* **文書抜粋**:

[III-P-154] ECMOが有用であったtachycardia induced cardiomyopathy3例の経験
Keywords:TIC, ECMO, central ECMO
【背景】Tachycardia induced cardiomyopathy(TIC)では持続的な頻脈により心機能が低下するが、頻脈治療により改善する可逆的な心筋症とされている。しかし、高度に心機能が低下した症例では治療に難渋することがある。我々は高度に心機能低下したTICに対してECMO導入し、良好な結果を得たので報告する。【症例】過去10年間で当科での小児ECMO 92症例中、TICのため導入した症例は3例であり、peripheral ECMO2例、Central ECMO1例であった。症例1: 3ヶ月男児、症例2: 2歳10ヶ月女児(VSD, PAB術後)来院時は200 bpmを超える上室性頻拍であり、症例1, 2のUCGでは各々LVEF: 17, 12%, LVEDd: 105, 109% of normal、また BNP: 473.2, 4525 pg/mLであった。頚部血管からのperipheral ECMO導入後、抗不整脈薬で頻拍治療を行い、ともに心機能の改善を認めた。導入後225, 202時間で離脱した。1ヶ月後のLVEF: 78.9, 71.7%, LVEDd: 107, 86% of normal, BNP: 22.5, 109.6 pg/mLであった。いずれの症例もECMO導入による合併症なく経過し、退院。その後、症例2は根治術に到達した。症例3: 12歳男児来院時170bpmの上室性頻拍であり、心機能はLVEF: 20%, LVEDd: 151% of normal, BNP: 908.4 pg/mLであった。左心系の拡大および肺鬱血を認めたため、胸骨正中切開による左心脱血を加えたcentral ECMOを導入した。心電図から左心耳起源の上室性頻拍と判断し、4日目に左心耳切除を施行した。直後より上室性頻拍は治まり、心機能の改善を認めた。導入中、肺出血を合併したが徐々に改善した。導入後165時間で離脱した。1ヶ月後の心機能はLVEF: 60%, LVEDd: 99% of normal, BNP 27.1 pg/mLであり、自宅退院となった。【まとめ】高度に心機能低下したTIC症例に対し、ECMOを導入することで心機能の不可逆的な低下を招くことなく、心機能の改善を得ることができた。特に、左心不全の強い症例にはcentral ECMOが有用であると考えられた。

* **課題内容**: 抄録に記載された各症例について、ECMO導入から離脱までの時間を症例番号とともにすべて挙げてください。

* **抽出項目**:
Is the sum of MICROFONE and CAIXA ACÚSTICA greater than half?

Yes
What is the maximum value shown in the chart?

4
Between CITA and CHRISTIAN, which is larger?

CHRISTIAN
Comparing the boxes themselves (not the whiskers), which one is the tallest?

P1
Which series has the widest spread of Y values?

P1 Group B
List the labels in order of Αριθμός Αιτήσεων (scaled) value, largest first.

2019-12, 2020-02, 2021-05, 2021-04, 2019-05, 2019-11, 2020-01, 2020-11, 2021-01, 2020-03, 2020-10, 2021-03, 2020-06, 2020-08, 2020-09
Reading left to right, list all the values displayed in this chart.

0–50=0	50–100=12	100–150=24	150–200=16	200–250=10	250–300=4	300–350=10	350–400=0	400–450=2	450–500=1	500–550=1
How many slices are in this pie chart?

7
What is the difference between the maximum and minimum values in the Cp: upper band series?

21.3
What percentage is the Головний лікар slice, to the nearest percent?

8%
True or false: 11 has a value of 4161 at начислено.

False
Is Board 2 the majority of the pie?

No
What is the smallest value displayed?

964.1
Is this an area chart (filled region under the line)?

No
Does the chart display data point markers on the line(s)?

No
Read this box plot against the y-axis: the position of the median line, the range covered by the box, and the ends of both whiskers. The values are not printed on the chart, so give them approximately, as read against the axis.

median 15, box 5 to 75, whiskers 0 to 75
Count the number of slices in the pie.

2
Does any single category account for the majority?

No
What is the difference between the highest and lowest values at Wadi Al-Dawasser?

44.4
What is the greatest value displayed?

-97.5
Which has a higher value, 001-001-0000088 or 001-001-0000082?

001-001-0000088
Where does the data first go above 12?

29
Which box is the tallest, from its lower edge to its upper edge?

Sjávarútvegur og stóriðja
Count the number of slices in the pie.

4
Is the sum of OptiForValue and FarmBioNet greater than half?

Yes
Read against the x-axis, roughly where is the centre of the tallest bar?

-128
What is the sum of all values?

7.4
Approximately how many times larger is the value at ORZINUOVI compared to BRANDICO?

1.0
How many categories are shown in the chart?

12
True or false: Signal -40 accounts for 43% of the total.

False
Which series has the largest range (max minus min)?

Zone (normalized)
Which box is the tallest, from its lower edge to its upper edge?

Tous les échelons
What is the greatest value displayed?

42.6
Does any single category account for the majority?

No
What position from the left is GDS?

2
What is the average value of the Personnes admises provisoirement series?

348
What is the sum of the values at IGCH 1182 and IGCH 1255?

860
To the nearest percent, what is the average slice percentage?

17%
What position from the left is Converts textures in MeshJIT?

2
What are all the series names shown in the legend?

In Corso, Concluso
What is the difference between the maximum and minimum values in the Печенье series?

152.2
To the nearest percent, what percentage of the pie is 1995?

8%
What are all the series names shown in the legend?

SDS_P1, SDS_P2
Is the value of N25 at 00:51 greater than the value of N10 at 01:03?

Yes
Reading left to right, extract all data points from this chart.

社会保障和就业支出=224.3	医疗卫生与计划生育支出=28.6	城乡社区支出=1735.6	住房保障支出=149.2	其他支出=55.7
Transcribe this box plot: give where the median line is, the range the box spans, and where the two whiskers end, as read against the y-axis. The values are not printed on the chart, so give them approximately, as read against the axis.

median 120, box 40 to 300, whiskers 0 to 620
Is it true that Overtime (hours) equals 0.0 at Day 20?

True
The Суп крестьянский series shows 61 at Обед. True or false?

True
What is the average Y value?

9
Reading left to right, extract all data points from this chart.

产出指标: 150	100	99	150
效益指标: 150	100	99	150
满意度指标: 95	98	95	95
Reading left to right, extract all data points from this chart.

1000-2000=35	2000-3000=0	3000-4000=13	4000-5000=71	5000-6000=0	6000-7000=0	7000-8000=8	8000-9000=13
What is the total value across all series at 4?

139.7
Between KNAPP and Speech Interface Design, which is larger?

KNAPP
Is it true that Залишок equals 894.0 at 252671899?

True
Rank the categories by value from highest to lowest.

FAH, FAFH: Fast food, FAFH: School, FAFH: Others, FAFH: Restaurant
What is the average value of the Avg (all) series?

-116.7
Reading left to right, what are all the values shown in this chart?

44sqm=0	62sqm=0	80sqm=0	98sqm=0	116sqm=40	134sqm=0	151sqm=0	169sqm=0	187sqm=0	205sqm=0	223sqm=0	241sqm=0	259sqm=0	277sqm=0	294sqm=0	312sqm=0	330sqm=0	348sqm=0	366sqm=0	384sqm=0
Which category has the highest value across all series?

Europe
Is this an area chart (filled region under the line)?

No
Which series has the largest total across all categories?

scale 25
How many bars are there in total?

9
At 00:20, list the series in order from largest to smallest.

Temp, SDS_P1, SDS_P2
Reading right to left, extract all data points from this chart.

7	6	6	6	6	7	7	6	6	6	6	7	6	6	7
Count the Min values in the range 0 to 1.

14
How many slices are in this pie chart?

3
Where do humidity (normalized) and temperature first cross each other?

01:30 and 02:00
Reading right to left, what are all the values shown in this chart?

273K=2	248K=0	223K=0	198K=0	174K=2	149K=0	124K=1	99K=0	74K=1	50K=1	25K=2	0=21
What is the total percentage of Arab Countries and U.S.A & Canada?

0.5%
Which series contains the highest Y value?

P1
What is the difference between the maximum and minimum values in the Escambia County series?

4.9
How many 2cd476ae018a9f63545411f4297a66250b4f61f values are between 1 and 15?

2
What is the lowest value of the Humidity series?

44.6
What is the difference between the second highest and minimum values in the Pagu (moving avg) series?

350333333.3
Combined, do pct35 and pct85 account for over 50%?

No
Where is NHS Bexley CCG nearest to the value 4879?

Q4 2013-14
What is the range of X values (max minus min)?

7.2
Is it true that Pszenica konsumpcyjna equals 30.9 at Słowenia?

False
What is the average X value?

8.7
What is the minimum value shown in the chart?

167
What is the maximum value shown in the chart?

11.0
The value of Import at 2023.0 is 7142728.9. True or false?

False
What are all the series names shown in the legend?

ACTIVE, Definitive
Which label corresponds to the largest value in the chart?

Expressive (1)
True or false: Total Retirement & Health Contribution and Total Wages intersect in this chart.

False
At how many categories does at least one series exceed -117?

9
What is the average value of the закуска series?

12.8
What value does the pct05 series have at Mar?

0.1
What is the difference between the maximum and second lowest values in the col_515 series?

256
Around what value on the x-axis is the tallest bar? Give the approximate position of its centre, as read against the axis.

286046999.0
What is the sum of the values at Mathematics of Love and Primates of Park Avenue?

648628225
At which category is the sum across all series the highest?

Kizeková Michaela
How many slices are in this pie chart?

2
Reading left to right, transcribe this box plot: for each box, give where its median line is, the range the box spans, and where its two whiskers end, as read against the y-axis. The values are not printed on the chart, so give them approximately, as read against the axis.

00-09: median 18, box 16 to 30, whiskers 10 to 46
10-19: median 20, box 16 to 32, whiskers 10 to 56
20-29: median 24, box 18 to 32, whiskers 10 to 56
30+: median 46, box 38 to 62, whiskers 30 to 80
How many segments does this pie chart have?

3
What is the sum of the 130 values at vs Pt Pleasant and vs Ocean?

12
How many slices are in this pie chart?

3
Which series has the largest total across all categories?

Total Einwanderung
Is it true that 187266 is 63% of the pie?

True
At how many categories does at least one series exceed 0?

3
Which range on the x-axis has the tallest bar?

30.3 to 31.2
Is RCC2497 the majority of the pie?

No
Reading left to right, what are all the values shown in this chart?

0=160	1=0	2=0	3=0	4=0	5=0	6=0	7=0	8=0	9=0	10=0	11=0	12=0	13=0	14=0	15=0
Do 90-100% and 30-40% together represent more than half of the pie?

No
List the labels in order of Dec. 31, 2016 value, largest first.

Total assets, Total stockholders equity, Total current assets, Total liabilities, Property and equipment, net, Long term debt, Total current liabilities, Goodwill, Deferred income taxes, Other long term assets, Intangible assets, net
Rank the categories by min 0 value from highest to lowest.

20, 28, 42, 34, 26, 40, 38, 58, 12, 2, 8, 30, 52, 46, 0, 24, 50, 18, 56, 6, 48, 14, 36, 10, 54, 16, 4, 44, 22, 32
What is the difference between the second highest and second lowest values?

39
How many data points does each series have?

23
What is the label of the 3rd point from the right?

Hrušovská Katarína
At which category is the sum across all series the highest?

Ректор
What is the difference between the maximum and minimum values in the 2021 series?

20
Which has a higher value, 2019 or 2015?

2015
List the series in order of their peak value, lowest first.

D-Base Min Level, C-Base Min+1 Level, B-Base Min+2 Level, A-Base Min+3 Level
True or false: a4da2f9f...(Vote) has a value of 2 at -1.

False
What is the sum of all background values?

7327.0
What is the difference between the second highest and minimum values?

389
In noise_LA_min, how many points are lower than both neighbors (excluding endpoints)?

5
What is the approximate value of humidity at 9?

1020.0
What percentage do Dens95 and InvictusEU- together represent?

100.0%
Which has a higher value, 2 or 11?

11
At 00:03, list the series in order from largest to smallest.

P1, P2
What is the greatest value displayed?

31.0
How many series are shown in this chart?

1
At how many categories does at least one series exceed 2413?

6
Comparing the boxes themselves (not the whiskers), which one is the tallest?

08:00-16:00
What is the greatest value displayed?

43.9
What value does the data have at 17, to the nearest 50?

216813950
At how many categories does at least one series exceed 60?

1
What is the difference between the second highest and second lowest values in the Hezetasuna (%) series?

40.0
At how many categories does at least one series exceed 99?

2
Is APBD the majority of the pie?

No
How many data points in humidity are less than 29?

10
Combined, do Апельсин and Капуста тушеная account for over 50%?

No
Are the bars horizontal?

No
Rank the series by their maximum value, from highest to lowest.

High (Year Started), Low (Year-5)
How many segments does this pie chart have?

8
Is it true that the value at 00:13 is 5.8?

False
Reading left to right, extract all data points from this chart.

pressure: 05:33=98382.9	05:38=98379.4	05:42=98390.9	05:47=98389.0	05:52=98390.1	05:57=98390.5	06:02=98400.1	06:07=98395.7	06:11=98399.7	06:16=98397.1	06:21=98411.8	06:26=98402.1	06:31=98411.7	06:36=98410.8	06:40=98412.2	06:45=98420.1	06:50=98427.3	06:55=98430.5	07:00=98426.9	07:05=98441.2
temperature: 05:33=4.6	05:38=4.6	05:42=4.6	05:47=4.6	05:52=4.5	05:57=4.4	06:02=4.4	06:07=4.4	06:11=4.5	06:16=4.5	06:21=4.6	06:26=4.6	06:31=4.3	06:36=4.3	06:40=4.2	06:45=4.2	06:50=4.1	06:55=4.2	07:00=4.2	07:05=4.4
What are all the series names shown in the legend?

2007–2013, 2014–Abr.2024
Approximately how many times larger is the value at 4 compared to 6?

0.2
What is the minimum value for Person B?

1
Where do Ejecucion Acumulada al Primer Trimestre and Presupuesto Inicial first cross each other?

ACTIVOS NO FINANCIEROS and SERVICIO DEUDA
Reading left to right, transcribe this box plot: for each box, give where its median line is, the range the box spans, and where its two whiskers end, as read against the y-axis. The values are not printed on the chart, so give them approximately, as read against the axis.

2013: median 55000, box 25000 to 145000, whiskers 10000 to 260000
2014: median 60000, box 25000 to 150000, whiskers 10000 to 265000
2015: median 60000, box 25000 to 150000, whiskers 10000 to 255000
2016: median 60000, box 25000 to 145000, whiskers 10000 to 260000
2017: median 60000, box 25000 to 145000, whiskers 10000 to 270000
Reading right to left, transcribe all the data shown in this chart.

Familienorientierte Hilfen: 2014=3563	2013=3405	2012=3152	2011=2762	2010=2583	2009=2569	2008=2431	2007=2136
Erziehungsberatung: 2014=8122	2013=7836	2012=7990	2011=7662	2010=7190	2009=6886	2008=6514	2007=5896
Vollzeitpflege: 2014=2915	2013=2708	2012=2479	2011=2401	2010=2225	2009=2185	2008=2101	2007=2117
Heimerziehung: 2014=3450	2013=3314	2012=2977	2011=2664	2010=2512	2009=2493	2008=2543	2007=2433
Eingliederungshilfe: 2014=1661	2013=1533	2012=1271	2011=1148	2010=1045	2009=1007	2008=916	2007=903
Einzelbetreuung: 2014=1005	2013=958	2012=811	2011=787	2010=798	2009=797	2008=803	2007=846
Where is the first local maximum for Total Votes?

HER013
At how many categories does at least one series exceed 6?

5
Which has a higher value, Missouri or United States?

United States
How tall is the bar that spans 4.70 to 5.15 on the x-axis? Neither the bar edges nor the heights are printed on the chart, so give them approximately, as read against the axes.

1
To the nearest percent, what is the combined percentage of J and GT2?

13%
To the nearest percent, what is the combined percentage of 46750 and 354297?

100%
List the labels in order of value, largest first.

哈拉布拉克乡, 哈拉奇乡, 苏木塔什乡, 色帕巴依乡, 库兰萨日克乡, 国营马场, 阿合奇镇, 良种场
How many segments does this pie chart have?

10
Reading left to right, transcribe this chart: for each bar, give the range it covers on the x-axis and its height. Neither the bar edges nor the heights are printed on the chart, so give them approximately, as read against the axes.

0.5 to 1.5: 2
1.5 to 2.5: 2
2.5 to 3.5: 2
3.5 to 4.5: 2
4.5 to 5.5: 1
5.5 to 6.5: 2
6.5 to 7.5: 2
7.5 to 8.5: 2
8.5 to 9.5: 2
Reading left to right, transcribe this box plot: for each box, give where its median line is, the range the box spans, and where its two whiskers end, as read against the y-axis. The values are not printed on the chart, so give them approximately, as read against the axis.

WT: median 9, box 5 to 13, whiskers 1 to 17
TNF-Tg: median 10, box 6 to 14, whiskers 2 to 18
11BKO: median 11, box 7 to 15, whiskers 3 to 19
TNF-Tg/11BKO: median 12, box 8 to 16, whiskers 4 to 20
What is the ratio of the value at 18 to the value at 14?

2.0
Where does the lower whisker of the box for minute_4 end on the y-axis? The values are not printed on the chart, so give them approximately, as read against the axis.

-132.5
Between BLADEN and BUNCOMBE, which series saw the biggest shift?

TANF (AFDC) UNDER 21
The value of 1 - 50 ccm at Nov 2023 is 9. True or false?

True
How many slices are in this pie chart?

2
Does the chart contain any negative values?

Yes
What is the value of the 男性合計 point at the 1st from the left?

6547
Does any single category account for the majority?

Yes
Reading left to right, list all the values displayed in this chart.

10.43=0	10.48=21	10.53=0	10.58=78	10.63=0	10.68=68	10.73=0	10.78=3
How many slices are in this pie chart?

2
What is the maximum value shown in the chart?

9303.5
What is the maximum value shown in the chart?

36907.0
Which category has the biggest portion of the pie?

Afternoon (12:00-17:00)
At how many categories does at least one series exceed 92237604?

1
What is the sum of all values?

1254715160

* **課題への解答**:
症例1: 225時間
症例2: 202時間
症例3: 165時間